Global Power Prediction Systems prototype version 2021 is presented with its system decomposition, scope, geographical/administrative/power grid decompositions, and similar. “Welcome”, “sign-up”, “log-in”, and “non-registered user main” web-interfaces are designed as draft on Quant UX. Map canvas is given as world political map with/without world power grid layers on QGIS 3.16.7-Hannover. Data input file is prepared based on several sources (1971-2018). It includes minimum and maximum values due to source value differences. 70/30 principle is applied for train/test splitting (training/testing sets: 1971-2003/2004-2018). 10 models are prepared on R version 4.1.1 with RStudio 2021.09.0+351. These are R::base(lm), R::base(glm), R::tidymodels::parsnip(engine("lm")), R::tidymodels::parsnip(engine("glmnet")) with lasso regularization, R::tidymodels::parsnip(engine("glmnet")) with ridge regularization, R::forecast(auto.arima) auto autoregressive integrated moving average (ARIMA), R::forecast(arima) ARIMA(1,1,2), and ARIMA(1,1,8).
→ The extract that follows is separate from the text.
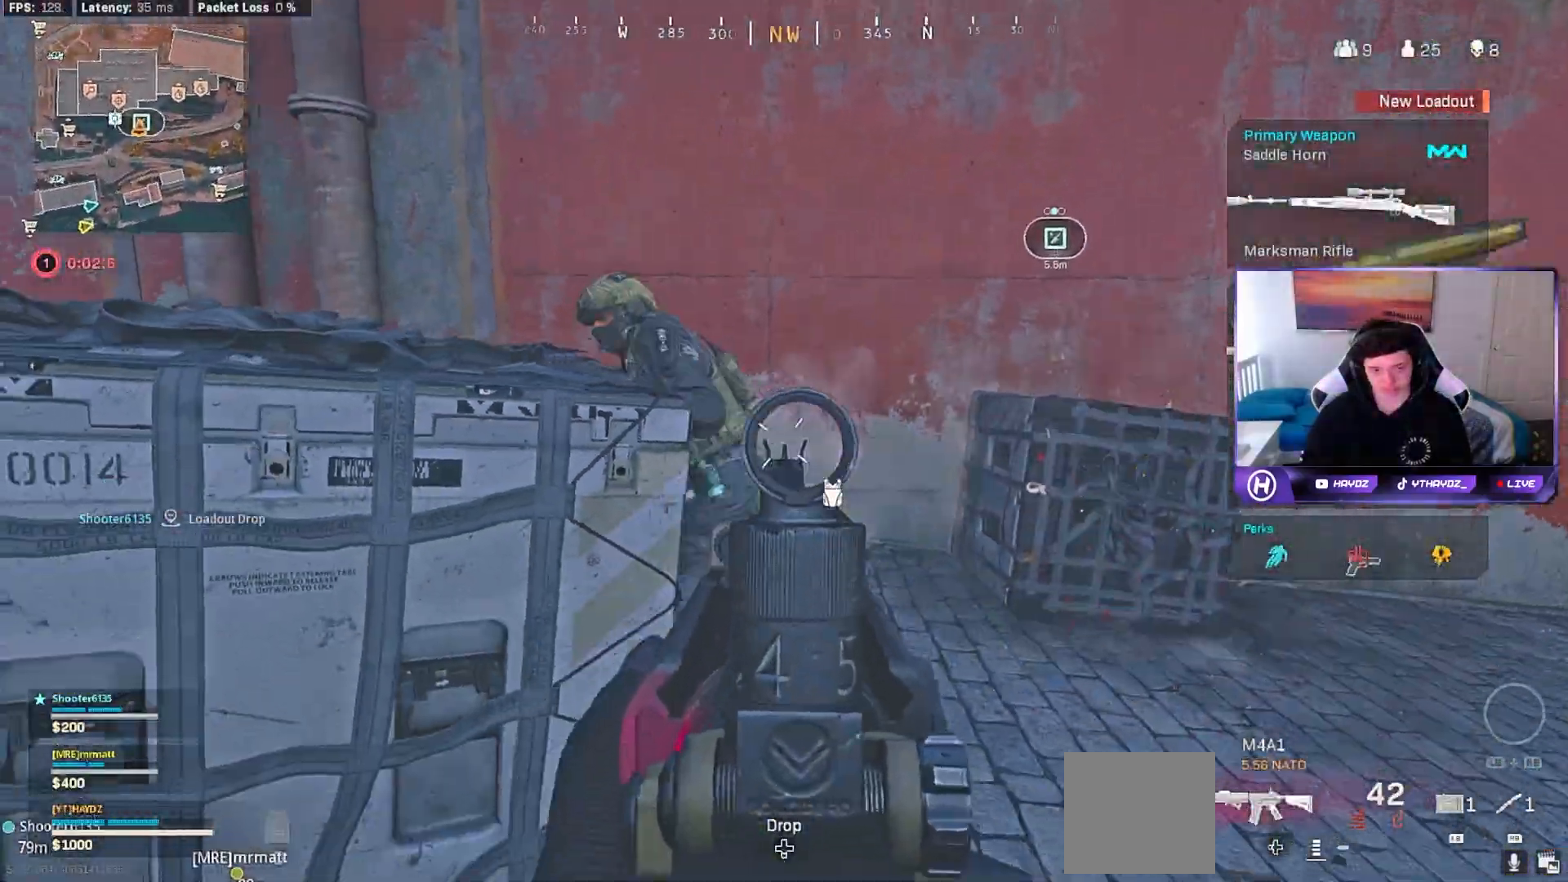
{"dt_ms": 500, "buttons": ["L3"], "left_stick": "up-right", "right_stick": "center", "events": [[83, "right_stick", "left"], [150, "left_stick", "right"], [217, "right_stick", "up"], [367, "L2", "up"], [383, "left_stick", "up-right"], [383, "right_stick", "center"], [417, "R2", "up"], [483, "L3", "down"]]}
Electricity demand in kilowatt-hours at the World level zone for up to 500-years (2019-2519) prediction period with only 1-year interval is forecasted. The best model is the auto ARIMA (mean absolute percentage error MAPE and symmetric mean absolute percentage error SMAPE for minimum and maximum electricity consumption respectively 1,1652; 6,6471; 1,1622; 6,9043). Ex-post and ex-ante plots with 80%-95% confidence intervals are prepared in R::tidyverse::ggplot2. There are 3 alternative scripts (long, short, RStudio Cloud). Their respective runtimes are 41,45; 25,44; and 43,33 seconds. Ex-ante 500-year period (2019-2519) is indicative and informative.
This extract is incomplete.